╭─ RECORDS

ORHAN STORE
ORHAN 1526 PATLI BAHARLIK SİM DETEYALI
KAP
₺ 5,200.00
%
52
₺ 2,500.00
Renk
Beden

╰─

• _WHAT YOU NEED TO DO_: Please copy every line from the entries that includes the word "ORHAN".

• _RESPONSE BOX_:
ORHAN STORE
ORHAN 1526 PATLI BAHARLIK SİM DETEYALI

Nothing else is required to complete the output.